Waters: I think we just wanted to give a nod. You know, we live here now, and all the local businesses [in the film] are here – I think maybe three of them have some kind of national footprint, but the rest of them are local. We wanted to give it a nod. It’s funny, because I agree – when you think of Christmas movies, you don’t really think Atlanta.
Bethea: It’s all New York City or Vermont, you know?
Waters: I think the tone of our Christmas movie, since it’s not a rom-com – it’s not a young girl leaving the big city, going back home and finding her long-lost boyfriend from high school and rekindling that thing – we just kept it in the big city. We kept it around an event that is very important to both Children’s Healthcare and Atlanta, and they have their own charity. A lot of people donated time to locations, and when you have that, you want to be respectful of it, and you want to say thank you.
We just didn’t see a need this time – we love traveling. I mean, don’t get me wrong. Georgia’s great to shoot in and everything else, but I’m a traveler. We got into this business because we love traveling, and we love shooting abroad. We have a movie set in England that we’re gonna shoot in Ireland. We have another one in Arizona, another one in Michigan. But they’re written in those worlds, you know? And since we necessarily don’t shoot on soundstages, we shoot on location, it’s important for us to be able to kind of show that, because all the locations are characters as well, and you want to make sure that they enhance your product.

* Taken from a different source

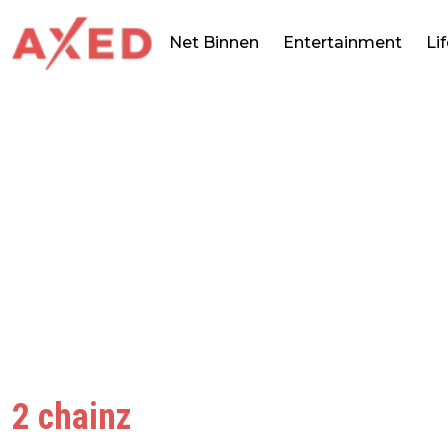
Net Binnen
Entertainment
Li
2 chainz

Bethea: I think it’s also a little bit of a love letter to our town that we live in now. You know, it’s one of the things that, for me, I think is important about the Georgia film industry in particular – supporting the local filmmakers, right? Because we live here and invest in this place every single day. Two days ago, I had coffee at the coffee shop where we filmed, you know? So our day-to-day lives are about investing in these businesses, in these locations. While it’s wonderful that we have these massive Hollywood movies that come in here and hire our crew and can turn a soundstage into another planet … I think that’s one of the things that I love about being not a filmmaker who lives in Georgia, but a Georgia filmmaker – being able to tell stories and celebrate the lives that we live on a daily basis, and to say these are interesting, beautiful, colorful lives that we live in Atlanta. Interesting enough that we should make a movie about that, and not just use the state of Georgia as a tax incentive.